Given PDE
$zz_x-zz_y=z^2+(x+y)^2$
I had solved problem and found that solution is
$F(x+y,\log(x^2+y^2+z^2+2xy)-2x)=0$
I know how to solve Above type of PDE.
But problem is that I do not know what is above function means?
Please can someone kindly give information about solution denoted by function $F(u(x,y),v(x,y))=0$ ?
Any Help will be appreciated.
$$zz_x-zz_y=z^2+(x+y)^2$$ The Charpit-Lagrange system of equations is : https://en.wikipedia.org/wiki/Method_of_characteristics $$\frac{dx}{z}=\frac{dy}{-z}=\frac{dz}{z^2+(x+y)^2}$$ A first characteristic equation comes from $\frac{dx}{z}=\frac{dy}{-z}$ which leads to : $$x+y=c_1$$ A second characteristic equation comes from $\frac{dx}{z}=\frac{dz}{z^2+(x+y)^2}$ which leads to :
$\frac{dx}{z}=\frac{dz}{z^2+c_1^2}\quad;\quad 2dx=\frac{d(z^2)}{z^2+c_1^2}\quad;\quad 2x=\ln(z^2+c_1^2)+$constant. $$\ln(z^2+c_1^2)-2x=c_2$$ $$\ln(z^2+(x+y)^2)-2x=c_2$$ $$\ln(x^2+y^2+z^2+2xy)-2x=c_2$$ The general solution of the PDE expressed on the form of implicite equation $F(c_1,c_2)=0$ is : $$F\big((x+y)\:,\: (\ln(x^2+y^2+z^2+2xy)-2x)\big)=0$$ where $F$ is an arbitrary function of two variables.
This means that you can take the function $F$ as you like.
For example if you take $F(X,Y)=X^3-Y^2$ you get $(x+y)^3-(\ln(x^2+y^2+z^2+2xy)-2x)^2=0$ which is a particular solution of the PDE expressed on the form of implicit equation.
Since they are an infinity of functions $F$ they are an infinity of solutions insofar no boundary condition is specified.

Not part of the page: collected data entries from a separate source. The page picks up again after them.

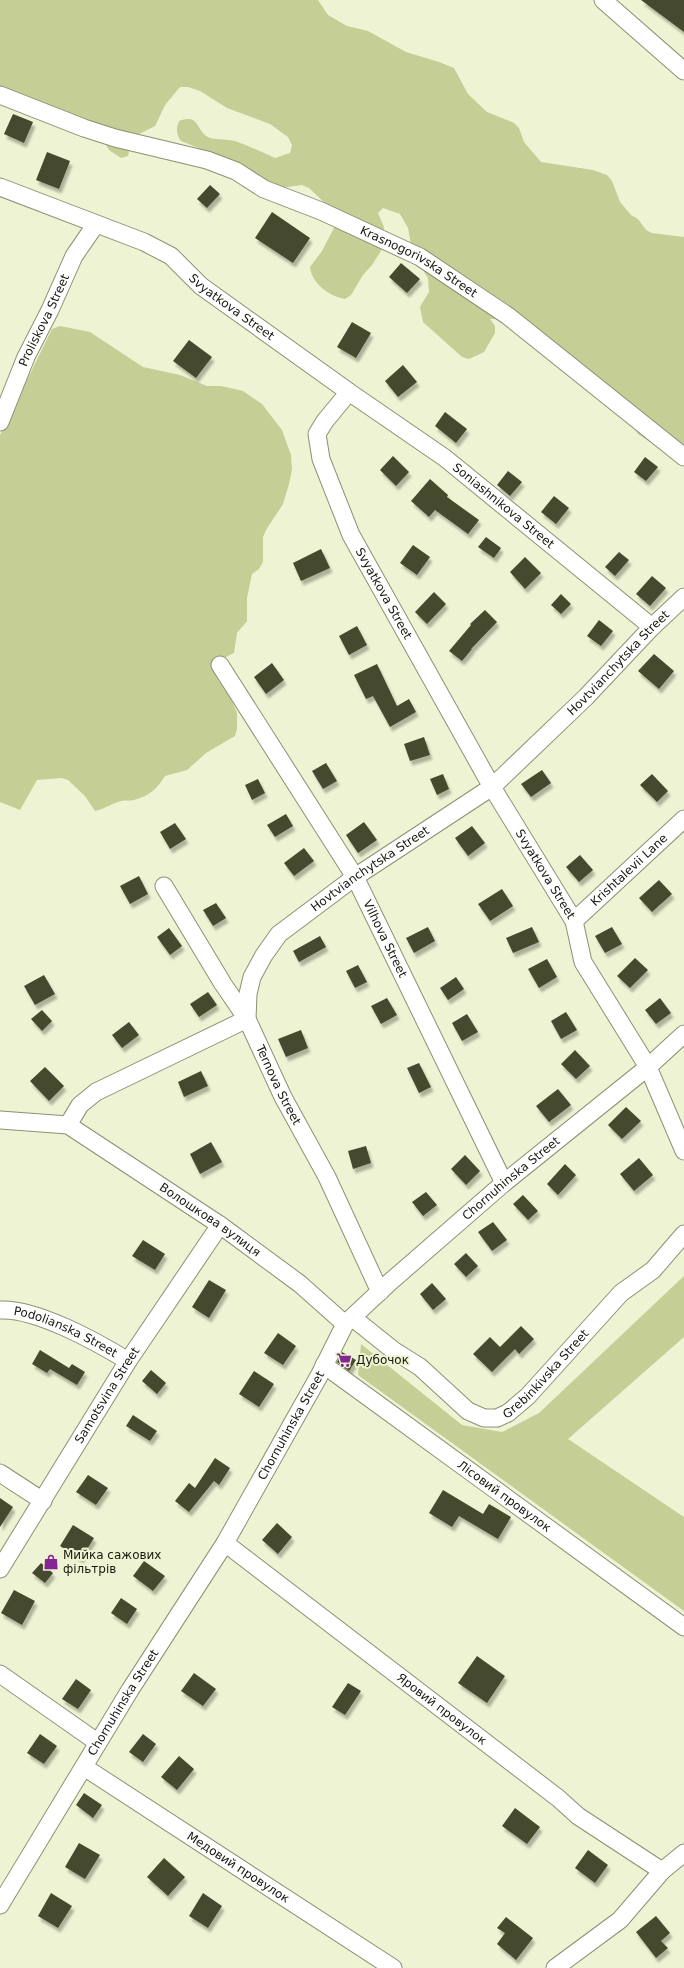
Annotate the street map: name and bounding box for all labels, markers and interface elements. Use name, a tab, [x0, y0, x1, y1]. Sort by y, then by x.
street label: Krasnogorivska Street	[358, 223, 480, 300]
street label: Svyatkova Street	[186, 271, 277, 343]
street label: Proliskova Street	[16, 272, 72, 368]
street label: Soniashnikova Street	[450, 460, 557, 551]
street label: Svyatkova Street	[353, 545, 415, 642]
street label: Hovtvianchytska Street	[564, 607, 672, 718]
street label: Hovtvianchytska Street	[308, 823, 432, 915]
street label: Svyatkova Street	[513, 827, 578, 922]
street label: Krishtalevii Lane	[588, 831, 670, 909]
street label: Vilhova Street	[360, 898, 410, 980]
street label: Ternova Street	[253, 1042, 304, 1128]
street label: Chornuhinska Street	[459, 1134, 563, 1223]
street label: Волошкова вулиця	[157, 1180, 263, 1259]
street label: Podolianska Street	[13, 1304, 120, 1360]
street label: Grebinkivska Street	[501, 1327, 592, 1421]
street label: Samotsvina Street	[72, 1344, 142, 1446]
supermarket icon: Дубочок	[335, 1351, 353, 1369]
place label: Дубочок	[356, 1353, 409, 1367]
street label: Chornuhinska Street	[255, 1369, 327, 1482]
street label: Лісовий провулок	[455, 1458, 554, 1535]
place label: Мийка сажових фільтрів	[63, 1548, 161, 1576]
shop icon: Мийка сажових фільтрів	[42, 1553, 60, 1571]
street label: Chornuhinska Street	[85, 1646, 162, 1758]
street label: Яровий провулок	[394, 1670, 489, 1748]
street label: Медовий провулок	[184, 1829, 292, 1906]

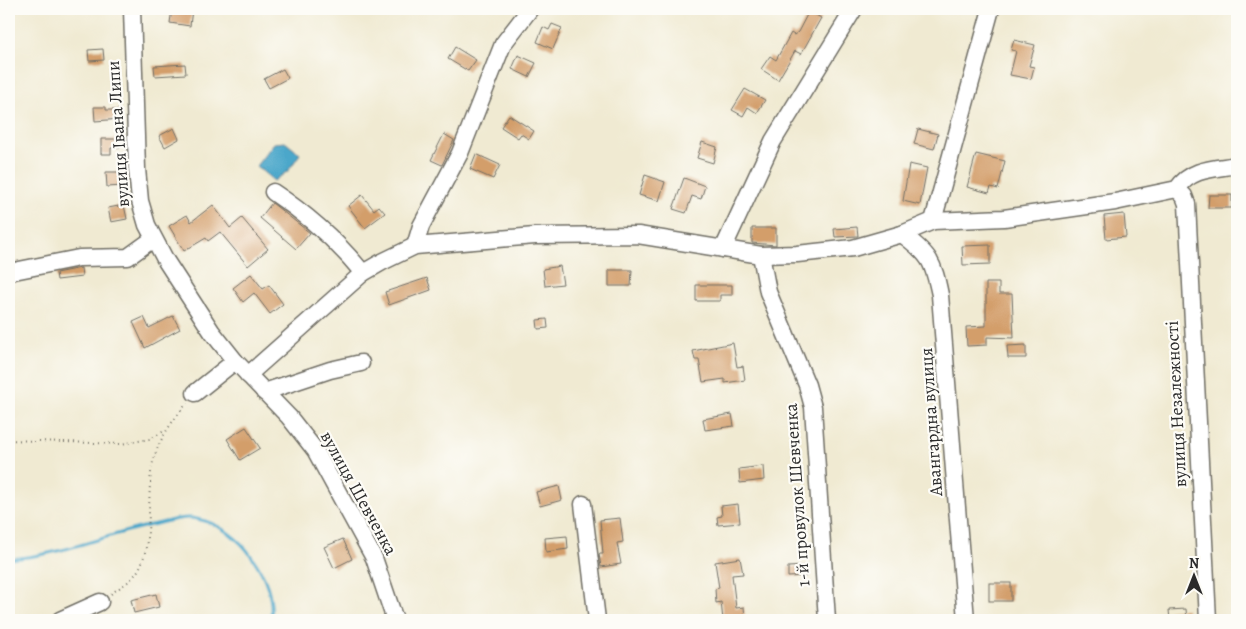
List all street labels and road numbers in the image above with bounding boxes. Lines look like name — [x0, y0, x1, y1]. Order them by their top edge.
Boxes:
street label: вулиця Івана Липи — [101, 60, 135, 208]
street label: вулиця Незалежності — [1160, 320, 1192, 488]
street label: Авангардна вулиця — [914, 347, 948, 498]
street label: 1-й провулок Шевченка — [779, 402, 815, 587]
street label: вулиця Шевченка — [315, 427, 403, 560]

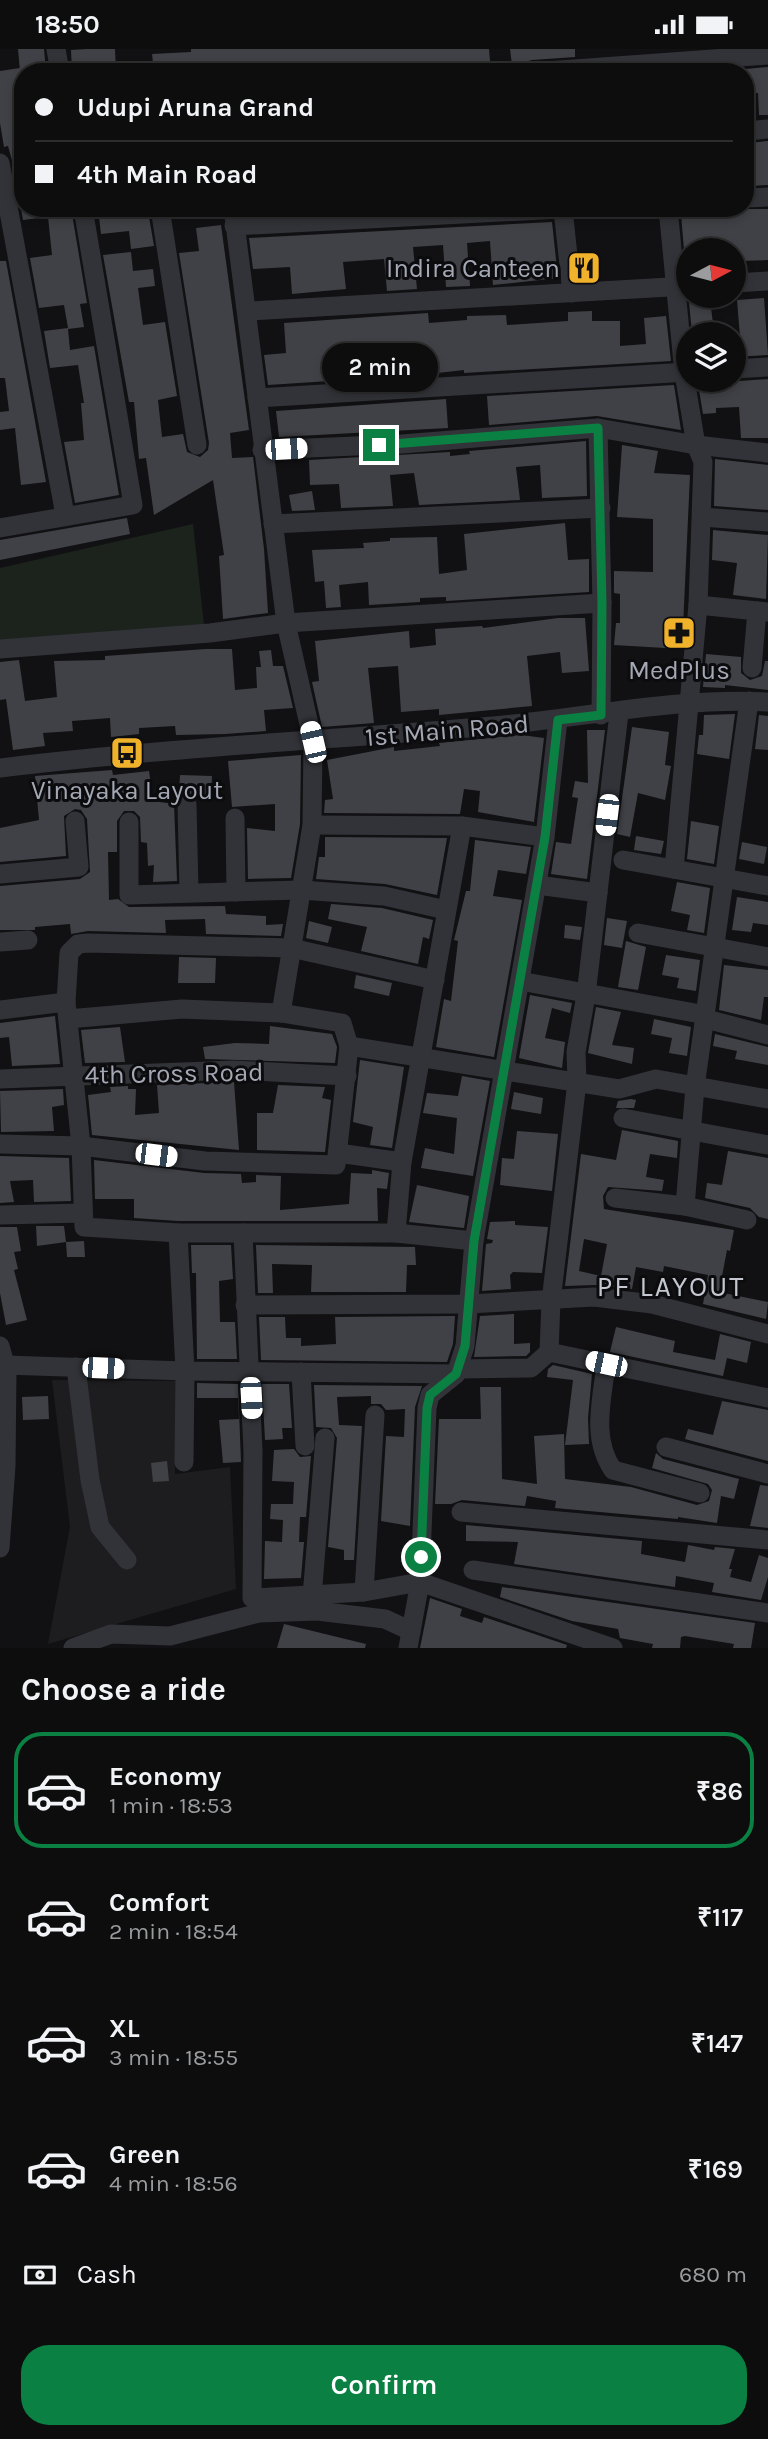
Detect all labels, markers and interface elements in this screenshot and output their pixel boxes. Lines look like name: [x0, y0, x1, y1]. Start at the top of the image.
text: 18:50: [35, 9, 100, 40]
text: Udupi Aruna Grand: [77, 92, 314, 123]
text: 4th Main Road: [77, 159, 257, 190]
north arrow: [676, 238, 746, 308]
map controls: [676, 238, 746, 392]
restaurant icon: Indira Canteen: [565, 249, 603, 287]
place label: Indira Canteen: [386, 253, 560, 284]
button: layers: [676, 322, 746, 392]
callout: 2 min: [321, 343, 437, 393]
text: 2 min: [349, 354, 411, 381]
route end: [363, 429, 395, 461]
car: [265, 437, 308, 461]
pharmacy icon: MedPlus: [660, 614, 698, 652]
place label: MedPlus: [628, 655, 730, 686]
street label: 1st Main Road: [364, 708, 530, 753]
car: [299, 719, 328, 765]
bus stop icon: Vinayaka Layout: [108, 734, 146, 772]
place label: Vinayaka Layout: [31, 775, 223, 806]
car: [595, 793, 620, 837]
street label: 4th Cross Road: [84, 1056, 264, 1091]
car: [134, 1142, 179, 1168]
district label: PF LAYOUT: [597, 1270, 745, 1303]
car: [584, 1349, 629, 1379]
car: [82, 1357, 125, 1379]
car: [240, 1376, 263, 1420]
route start: [405, 1541, 437, 1573]
text: Choose a ride: [21, 1671, 226, 1708]
icon: car: [25, 1759, 88, 1822]
text: Economy: [109, 1761, 221, 1792]
text: ₹86: [696, 1776, 743, 1807]
text: 1 min · 18:53: [109, 1792, 233, 1819]
icon: car: [25, 1885, 88, 1948]
text: Comfort: [109, 1887, 210, 1918]
text: ₹117: [697, 1902, 743, 1933]
text: 2 min · 18:54: [109, 1918, 238, 1945]
icon: car: [25, 2011, 88, 2074]
text: XL: [109, 2013, 140, 2044]
text: ₹147: [691, 2028, 743, 2059]
text: 3 min · 18:55: [109, 2044, 238, 2071]
icon: car: [25, 2137, 88, 2200]
text: Green: [109, 2139, 181, 2170]
text: ₹169: [688, 2154, 743, 2185]
text: 4 min · 18:56: [109, 2170, 238, 2197]
icon: cash: [21, 2256, 59, 2294]
text: Cash: [77, 2259, 137, 2290]
text: 680 m: [679, 2261, 747, 2288]
button: Confirm: [21, 2345, 747, 2425]

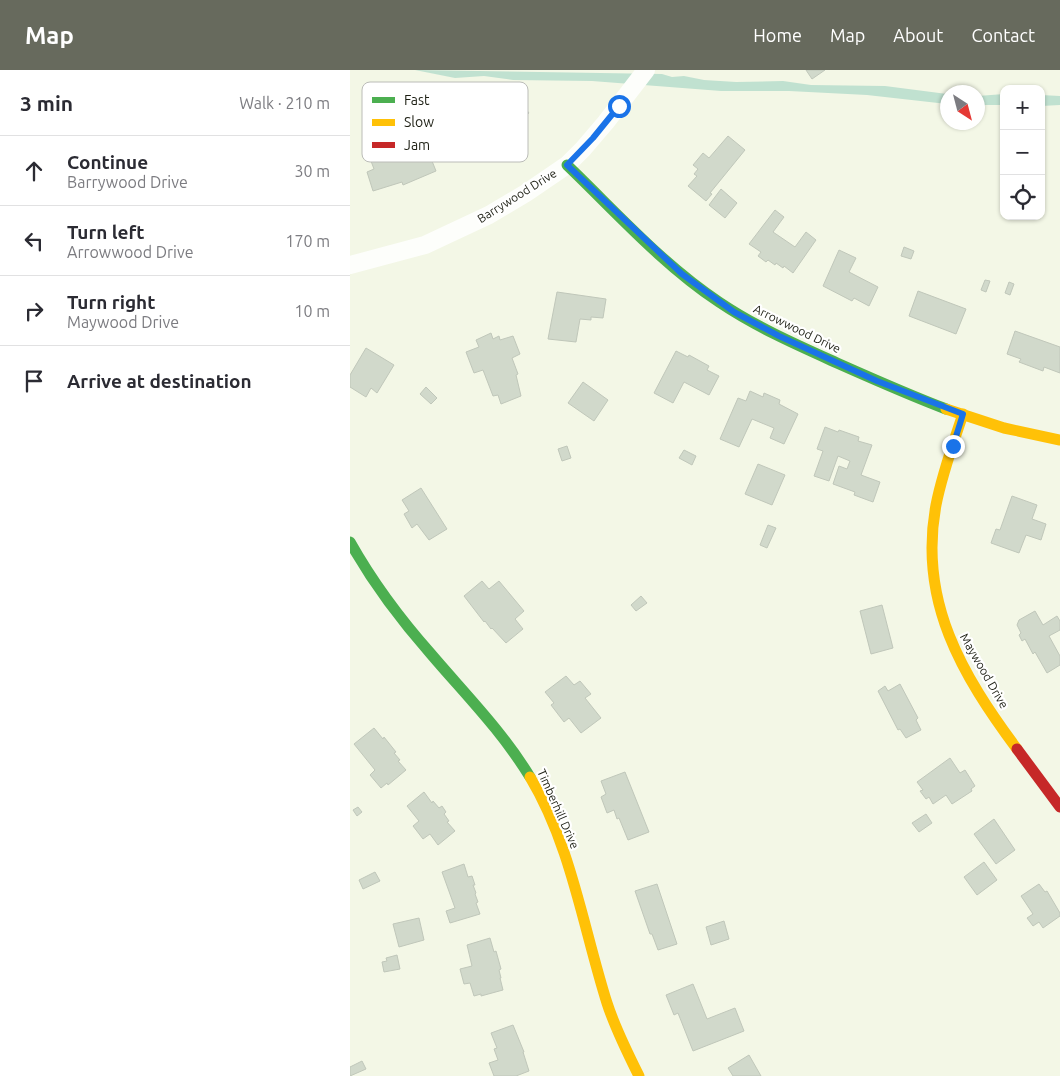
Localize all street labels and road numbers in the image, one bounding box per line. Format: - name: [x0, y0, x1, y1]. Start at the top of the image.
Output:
- street label: Barrywood Drive: [475, 166, 559, 225]
- street label: Arrowwood Drive: [752, 302, 843, 355]
- street label: Maywood Drive: [958, 631, 1011, 710]
- street label: Timberhill Drive: [535, 767, 582, 851]

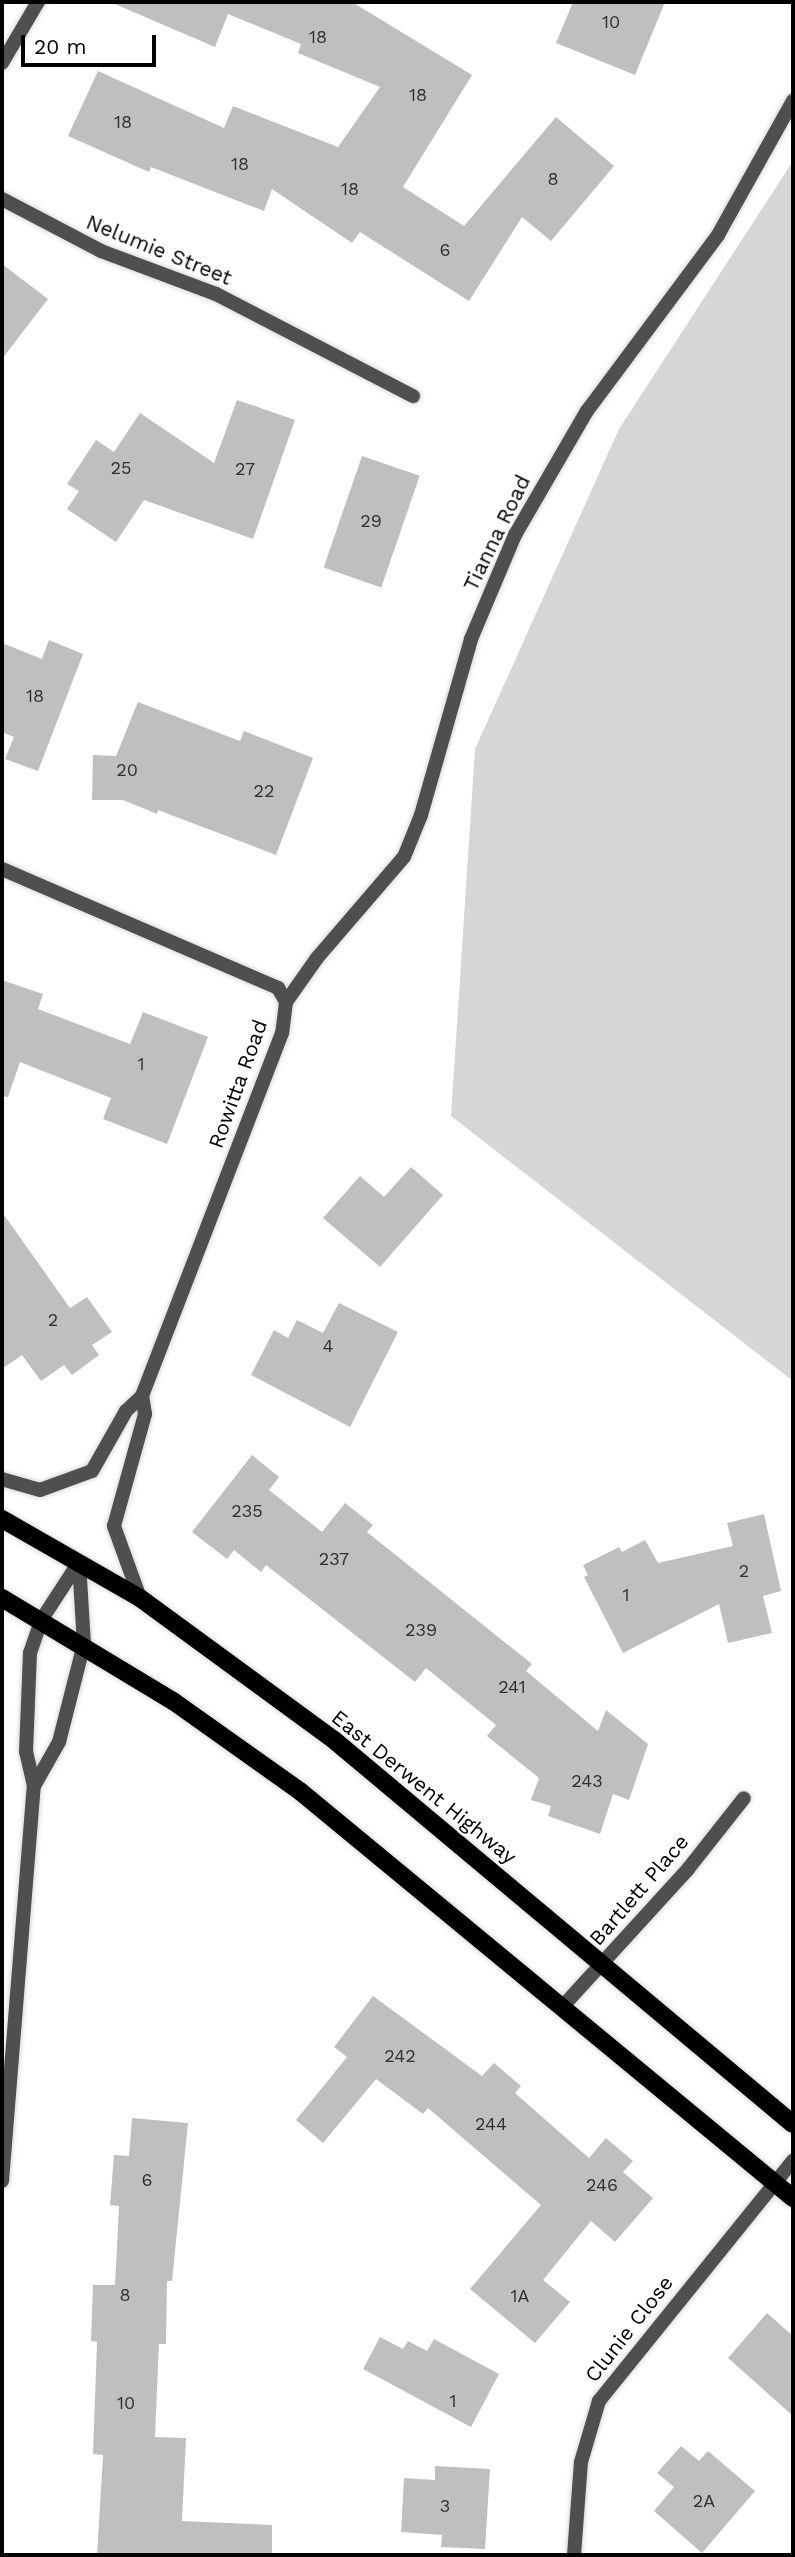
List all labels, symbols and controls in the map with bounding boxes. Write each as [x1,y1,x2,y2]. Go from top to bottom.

In order to determine the function $F$ some boundary conditions must be specified.
NOTE :
Equivalently the solutions can be expressed on explicit form $c_2=\phi(c_1)$ : $$\ln((x+y)^2+z^2)-2x=\phi(x+y)$$ where $\phi$ is an arbitrary function. $$(x+y)^2+z^2=e^{\phi(x+y)+2x}=e^{2x}f(x+y)$$ where $f$ is an arbitrary function. $$z=\pm\sqrt{e^{2x}f(x+y)-(x+y)^2}$$ Some boundary conditions must be specified in order to determine the function $f$.